Même avec l'expérience de plus de 600 matchs dans l'élite, il ressent encore un peu de trac avant une première: la passion, le plaisir de jouer et le professionnalisme de Reto Berra sautent aux yeux. Les très grands prennent justement chaque rencontre au sérieux. Même un match amical sans enjeu, un samedi après-midi d'août.
Il est devenu champion avec Gottéron et il est désormais tout à fait possible qu'il devienne, avec Kloten et au sens positif du terme, quelqu'un qui «fausse le championnat»: presque à lui seul, il peut aider un outsider à s'extirper des profondeurs du classement et permettre aux Zurichois d'évoluer au-dessus de leur «valeur nominale».
Les transferts des joueurs de champ peuvent certes apporter davantage de profondeur à l'effectif. Mais ils n'influencent que marginalement le potentiel d'une équipe. Douzièmes au terme de la saison régulière au printemps dernier, les Zurichois avaient vu leur exercice s'arrêter prématurément. Désormais, Reto Berra est capable, pour ainsi dire à lui seul, de faire gagner deux, trois, voire quatre places à cette équipe.
Retraite avec la Nati
Avec Reto Berra, Kloten est une équipe totalement différente de celle qu'elle était sans lui. Avec l'ex-Fribourgeois comme dernier rempart, lors d'un bon soir, tous ses coéquipiers évolueront comme s'ils mesuraient quelques centimètres de plus, pesaient quelques kilos supplémentaires et patinaient quelques kilomètres-heure plus vite.
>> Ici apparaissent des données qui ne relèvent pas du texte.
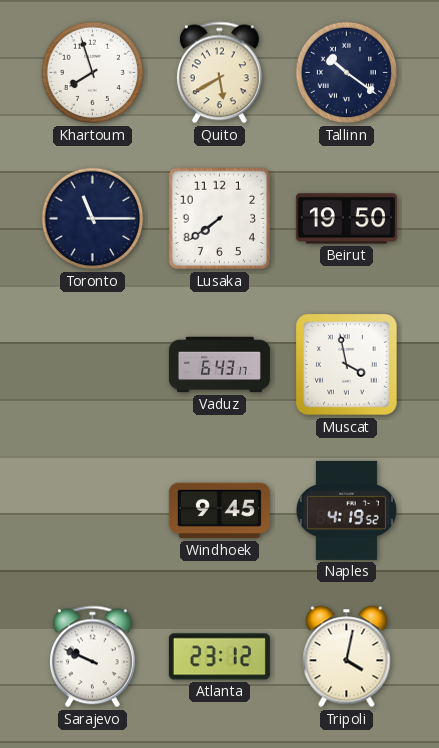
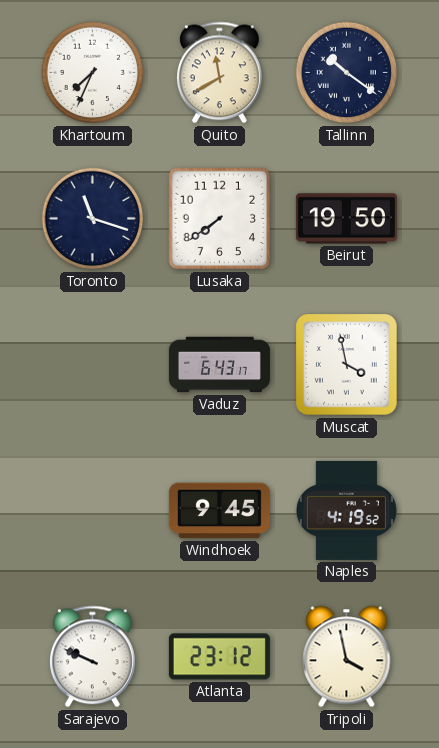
Khartoum: 7:57 -> 7:34
Quito: 5:40 -> 11:40
Toronto: 11:15 -> 11:18
Tripoli: 4:02 -> 3:58
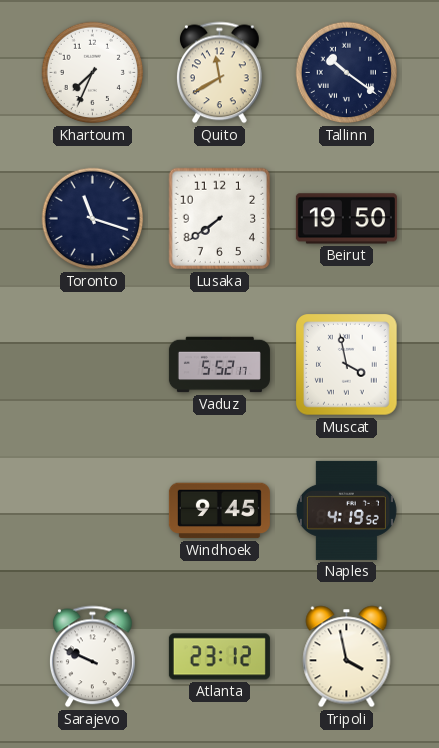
Vaduz: 6:43 -> 5:52
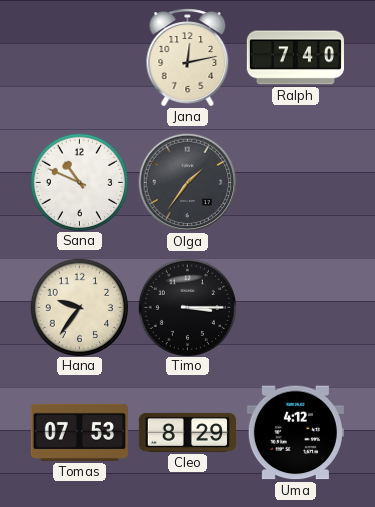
Le hockey sur glace est un sport collectif. Et pourtant, une maxime demeure: un bon gardien ne fait pas tout. Mais sans bon gardien, rien ne va.
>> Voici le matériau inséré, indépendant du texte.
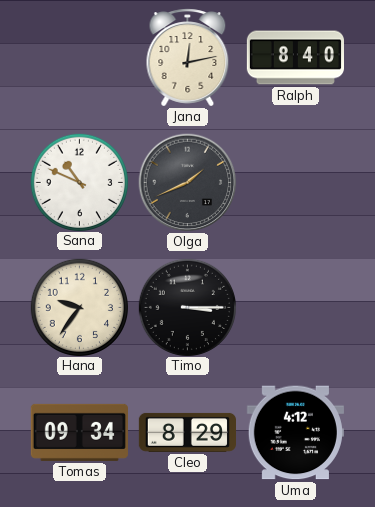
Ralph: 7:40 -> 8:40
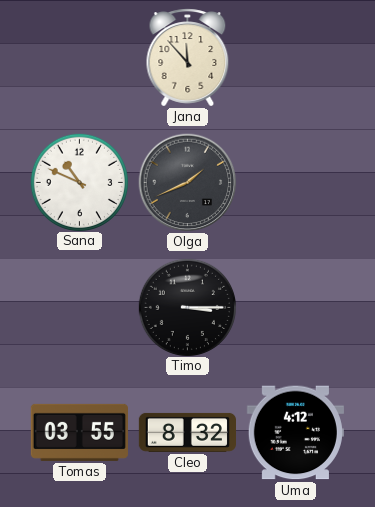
Jana: 12:13 -> 11:53
Ralph: 8:40 -> none
Hana: 9:36 -> none
Tomas: 09:34 -> 03:55
Cleo: 8:29 -> 8:32
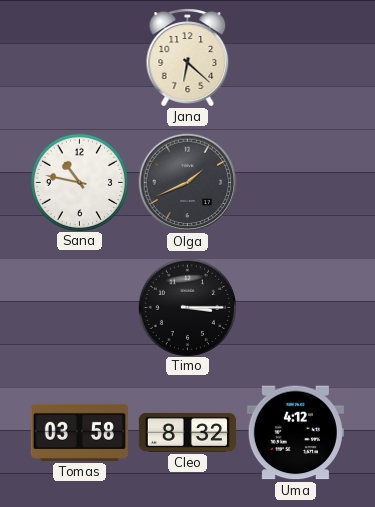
Jana: 11:53 -> 6:22
Sana: 10:49 -> 10:47
Tomas: 03:55 -> 03:58
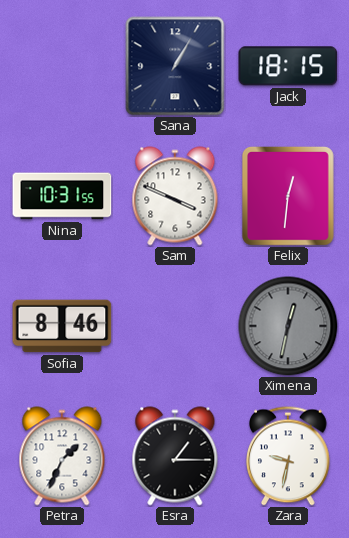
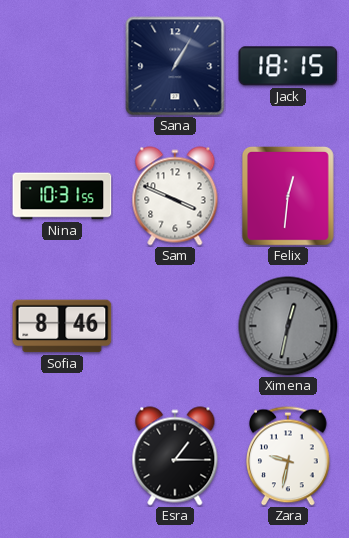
Petra: 1:34 -> none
Reto Berra aura 40 ans en janvier et a pour l'instant signé pour une saison. Mais il peut tout à fait s'imaginer poursuivre encore deux ou trois ans.
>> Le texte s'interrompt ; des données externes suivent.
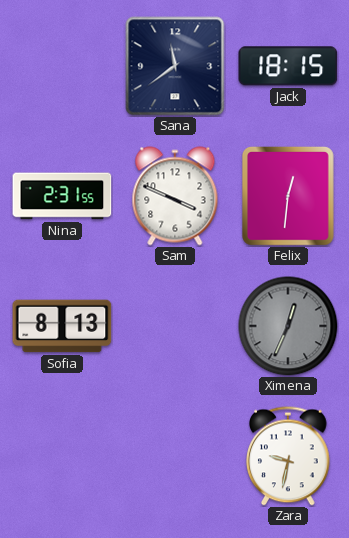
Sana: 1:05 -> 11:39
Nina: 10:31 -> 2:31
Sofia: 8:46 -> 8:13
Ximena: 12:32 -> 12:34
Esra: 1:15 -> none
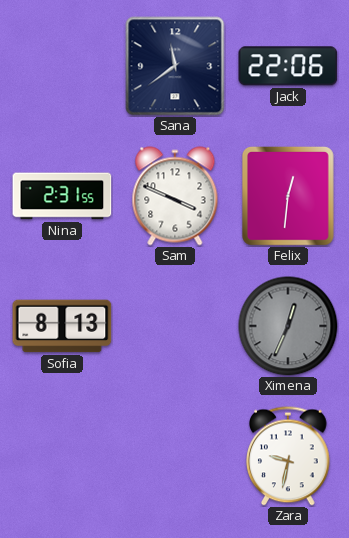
Jack: 18:15 -> 22:06
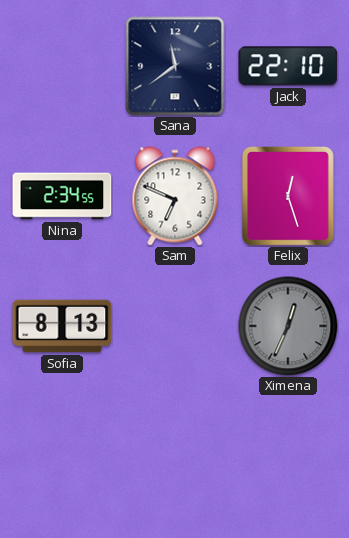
Jack: 22:06 -> 22:10
Nina: 2:31 -> 2:34
Sam: 3:49 -> 6:49
Felix: 12:31 -> 12:27
Zara: 9:32 -> none
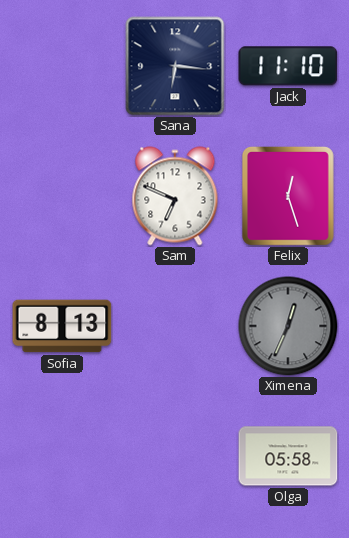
Sana: 11:39 -> 6:16
Jack: 22:10 -> 11:10
Nina: 2:34 -> none
Olga: none -> 05:58
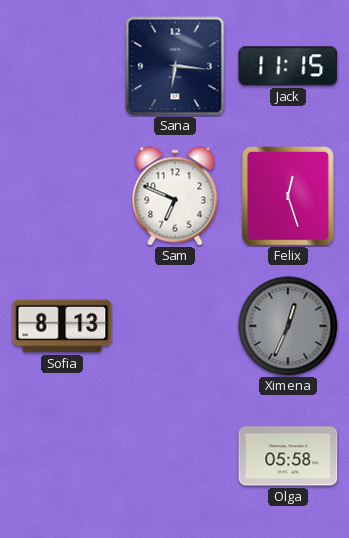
Jack: 11:10 -> 11:15
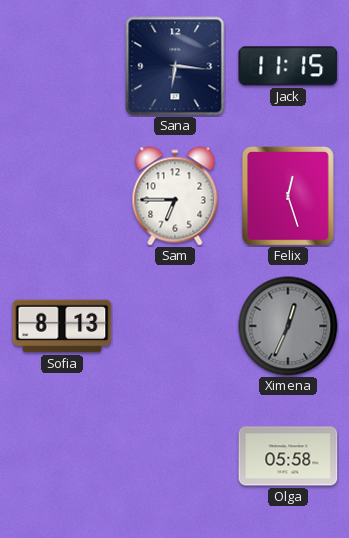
Sam: 6:49 -> 6:45
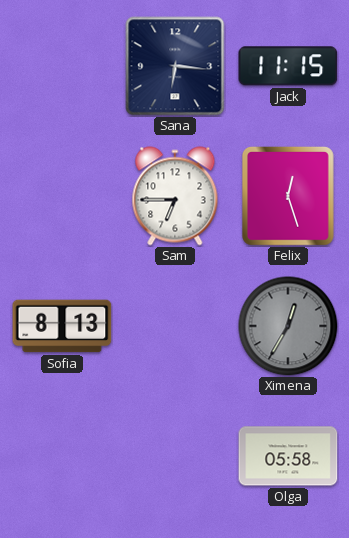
Ximena: 12:34 -> 12:35
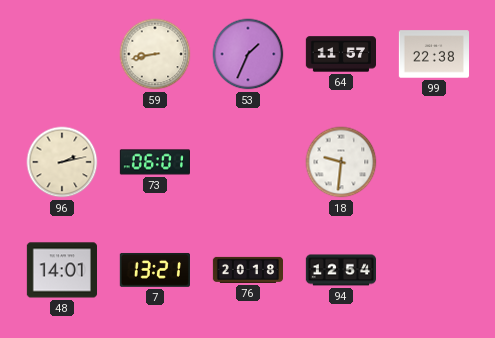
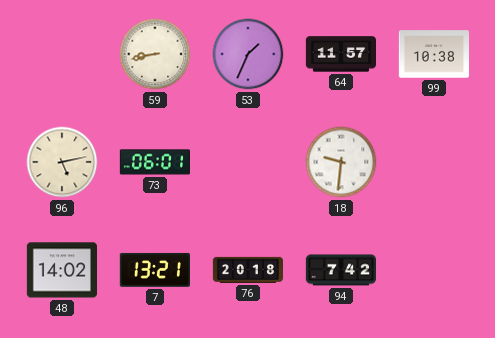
99: 22:38 -> 10:38
96: 2:13 -> 5:13
48: 14:01 -> 14:02
94: 12:54 -> 7:42
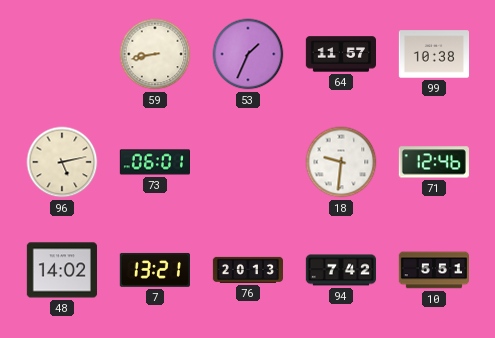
71: none -> 12:46
76: 20:18 -> 20:13
10: none -> 5:51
Dominik Hasek a remporté en 2008 sa deuxième Coupe Stanley avec Detroit à l'âge de 43 ans. Voilà qui est dit.
Seul le sélectionneur national Jan Cadieux devra se passer de Reto Berra. Depuis 2012, le nouveau gardien de Kloten a participé à onze Championnats du monde et trois tournois olympiques, décrochant à quatre reprises l'argent mondial (2013, 2018, 2024 et 2026). «Le Mondial à Zurich a été une magnifique conclusion. Mais je dois écouter mon corps. L'équipe nationale représenterait désormais une charge supplémentaire trop importante pour moi.» C'est bien vrai: une convocation pour un Mondial raccourcit la pause estivale d'au moins un mois.
Un transfert romantique
Son transfert à Kloten est un transfert romantique à l'heure de l'hypercapitalisme du hockey. Un gardien champion et charismatique rejoint un «club de village» (oui, l'auteur de ces lignes sait que Kloten est une ville), et l'argent n'a joué aucun rôle. On n'avait plus assisté à quelque chose d'aussi spectaculaire depuis l'introduction des play-off (1986). C'est un retour aux sources.
Il a certes été formé au sein de l'organisation des ZSC Lions à partir de 2001, mais tout a commencé chez les Aviateurs.
Le numéro 20 de cette légende du club n'étant plus attribué – le maillot du quadruple champion est suspendu sous le toit de la patinoire du Schluefweg –, Reto Berra porte désormais le numéro 50.
Ludovic Waeber (30 ans) effectue le chemin inverse. Après trois ans aux ZSC Lions, une année en Amérique et, dernièrement, deux saisons à Kloten, il retourne dans son club formateur et succède à Reto Berra chez le tenant du titre.
Ce transfert pourrait lui aussi s'avérer capable d'influencer fortement le championnat. Mais rien ne permet encore d'affirmer que Ludovic Waeber aura à Fribourg le même effet stimulant sur les performances sportives que Reto Berra à Kloten.